───── TRECHO CITADO

Defendem, ainda, que a alteração de regime de bens, a teor do que dispõe o artigo 1.639, parágrafo 2,º só poderá ser deferida mediante autorização judicial, resguardados os direitos de terceiros e mediante a vontade comum de ambos os cônjuges, de modo que não há de se falar em prejuízos para quem que seja.
O ministro Jorge Scartezzini, relator do recurso especial julgado recentemente pela Quarta Turma do Superior Tribunal de Justiça, em seu voto, ressaltou que, quando o artigo 2.039 do Novo Código Civil dispõe que o regime de bens quanto aos casamentos celebrados na vigência do Código Civil de 1916 “é o por ele estabelecido”, estaria determinando a incidência da legislação civil anterior exclusivamente no tocante às regras específicas a cada um dos regimes matrimoniais. Como a permissão de alteração de regime é norma geral relativa aos direitos patrimoniais dos cônjuges, o artigo 1.629, parágrafo 2º, incidiria, no entendimento do ministro, seguido unanimemente pela 4ª Turma, inclusive aos casamentos realizados sob a vigência do Código Civil de 1916.

──────────

◆ DETALHES DO PROBLEMA: Reescreva o trecho citado de "Defendem, ainda, que" a "quem que seja.", trocando "autorização judicial" por "decisão judicial". Os dados provêm de uma fonte diferente da do trecho citado.

───── DADOS DISPONÍVEIS

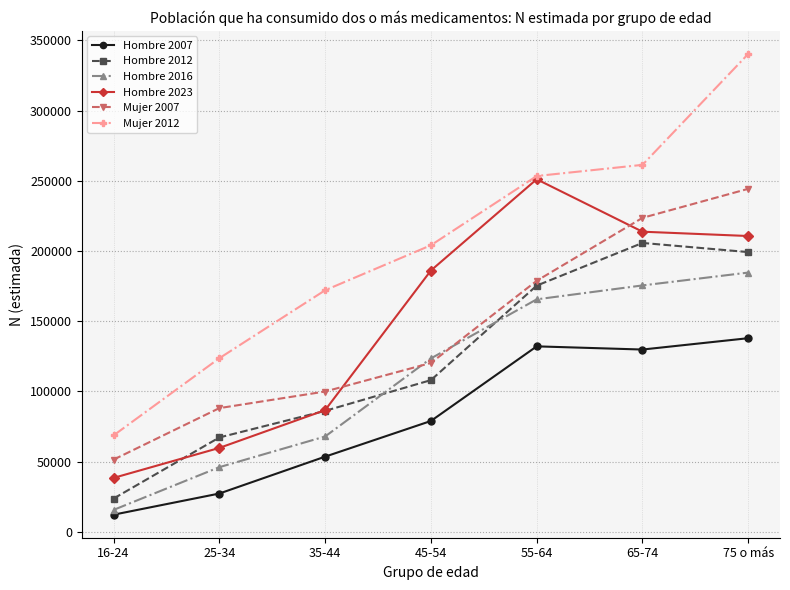

What is the difference between the maximum and minimum values in the Hombre 2023 series?

212594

──────────

◆ ÁREA DE RESPOSTA:
Defendem, ainda, que a alteração de regime de bens, a teor do que dispõe o artigo 1.639, parágrafo 2,º só poderá ser deferida mediante decisão judicial, resguardados os direitos de terceiros e mediante a vontade comum de ambos os cônjuges, de modo que não há de se falar em prejuízos para quem que seja.